Problems and tasks >>
• a. What steps does the CLR performance tips post say must be taken whenever a transition between managed and unmanaged code happens? List every one.
• b. Can you duplicate, word for word, the stretch of the CLR performance tips post from "Finding and designing" through "for control flow."?

Text excerpt >>
Search This Blog

Sunday, September 29, 2013

Performance Tips for All Applications

There are a few tips to remember when working on the CLR in any language. These are relevant to everyone, and should be the first line of defense when dealing with performance issues.

Throw Fewer Exceptions

Throwing exceptions can be very expensive, so make sure that you don't throw a lot of them. Use Perfmon to see how many exceptions your application is throwing. It may surprise you to find that certain areas of your application throw more exceptions than you expected. For better granularity, you can also check the exception number programmatically by using Performance Counters.
Finding and designing away exception-heavy code can result in a decent perf win. Bear in mind that this has nothing to do with try/catch blocks: you only incur the cost when the actual exception is thrown. You can use as many try/catch blocks as you want. Using exceptions gratuitously is where you lose performance. For example, you should stay away from things like using exceptions for control flow.
Here's a simple example of how expensive exceptions can be: we'll simply run through a For loop, generating thousands or exceptions and then terminating. Try commenting out the throw statement to see the difference in speed: those exceptions result in tremendous overhead.
public static void Main(string[] args){
  int j = 0;
  for(int i = 0; i < 10000; i++){
    try{   
      j = i;
      throw new System.Exception();
    } catch {}
  }
  System.Console.Write(j);
  return;   
}
  • Beware! The run time can throw exceptions on its own! For example, Response.Redirect() throws a ThreadAbort exception. Even if you don't explicitly throw exceptions, you may use functions that do. Make sure you check Perfmon to get the real story, and the debugger to check the source.
  • To Visual Basic developers: Visual Basic turns on int checking by default, to make sure that things like overflow and divide-by-zero throw exceptions. You may want to turn this off to gain performance.
  • If you use COM, you should keep in mind that HRESULTS can return as exceptions. Make sure you keep track of these carefully.

Make Chunky Calls

A chunky call is a function call that performs several tasks, such as a method that initializes several fields of an object. This is to be viewed against chatty calls, that do very simple tasks and require multiple calls to get things done (such as setting every field of an object with a different call). It's important to make chunky, rather than chatty calls across methods where the overhead is higher than for simple, intra-AppDomain method calls. P/Invoke, interop and remoting calls all carry overhead, and you want to use them sparingly. In each of these cases, you should try to design your application so that it doesn't rely on small, frequent calls that carry so much overhead.
A transition occurs whenever managed code is called from unmanaged code, and vice versa. The run time makes it extremely easy for the programmer to do interop, but this comes at a performance price. When a transition happens, the following steps needs to be taken:
  • Perform data marshalling
  • Fix Calling Convention
  • Protect callee-saved registers
  • Switch thread mode so that GC won't block unmanaged threads
  • Erect an Exception Handling frame on calls into managed code
  • Take control of thread (optional)
To speed up transition time, try to make use of P/Invoke when you can. The overhead is as little as 31 instructions plus the cost of marshalling if data marshalling is required, and only 8 otherwise. COM interop is much more expensive, taking upwards of 65 instructions.

Data excerpts >>
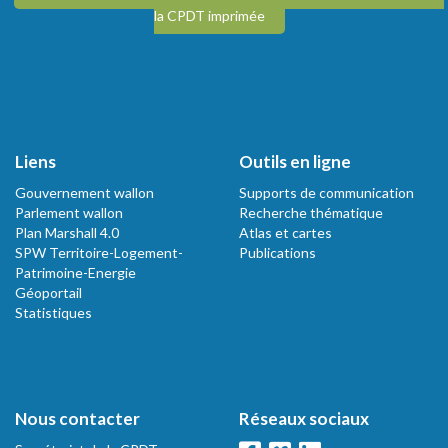
la CPDT imprimée
Liens
Outils en ligne
Gouvernement wallon
Supports de communication
Parlement wallon
Recherche thématique
Plan Marshall 4.0
Atlas et cartes
SPW Territoire-Logement-
Publications
Patrimoine-Energie
Géoportail
Statistiques
Nous contacter
Réseaux sociaux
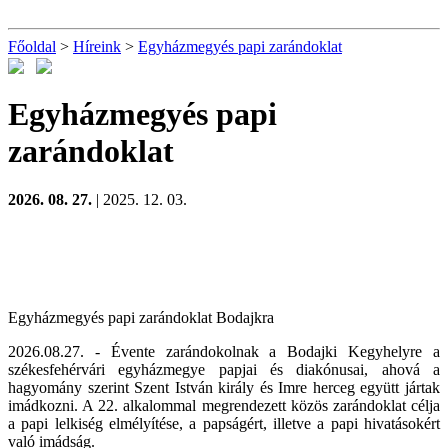
Főoldal
>
Híreink
>
Egyházmegyés papi zarándoklat
Egyházmegyés papi
zarándoklat
2026. 08. 27.
| 2025. 12. 03.
Egyházmegyés papi zarándoklat Bodajkra
2026.08.27. - Évente zarándokolnak a Bodajki Kegyhelyre a
székesfehérvári egyházmegye papjai és diakónusai, ahová a
hagyomány szerint Szent István király és Imre herceg együtt jártak
imádkozni. A 22. alkalommal megrendezett közös zarándoklat célja
a papi lelkiség elmélyítése, a papságért, illetve a papi hivatásokért
való imádság.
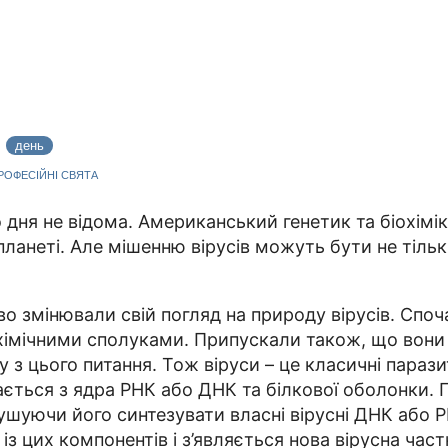
8
день
ПРОФЕСІЙНІ СВЯТА
 дня не відома. Американський генетик та біохім
анеті. Але мішенню вірусів можуть бути не тіль
во змінювали свій погляд на природу вірусів. Спо
охімічними сполуками. Припускали також, що вон
 з цього питання. Тож віруси – це класичні парази
ається з ядра РНК або ДНК та білкової оболонки. 
ушуючи його синтезувати власні вірусні ДНК або РН
із цих компонентів і з’являється нова вірусна частк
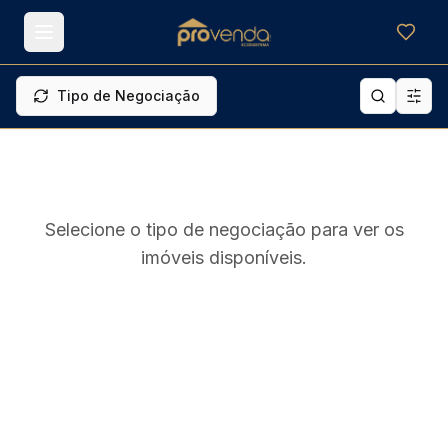
Meus f
Tipo de Negociação
Selecione o tipo de negociação para ver os
imóveis disponíveis.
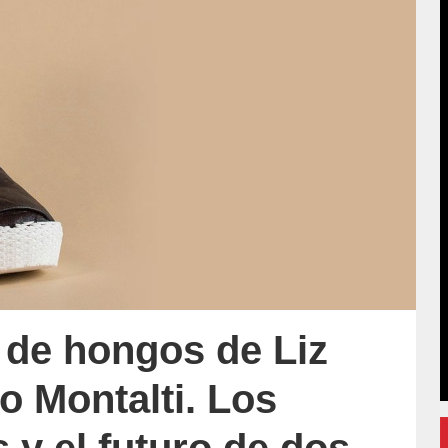
 de hongos de Liz
o Montalti. Los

Solution set >>
• a.
- Perform data marshalling
- Fix Calling Convention
- Protect callee-saved registers
- Switch thread mode so that GC won't block unmanaged threads
- Erect an Exception Handling frame on calls into managed code
- Take control of thread (optional)

• b.
Finding and designing away exception-heavy code can result in a decent perf win. Bear in mind that this has nothing to do with try/catch blocks: you only incur the cost when the actual exception is thrown. You can use as many try/catch blocks as you want. Using exceptions gratuitously is where you lose performance. For example, you should stay away from things like using exceptions for control flow.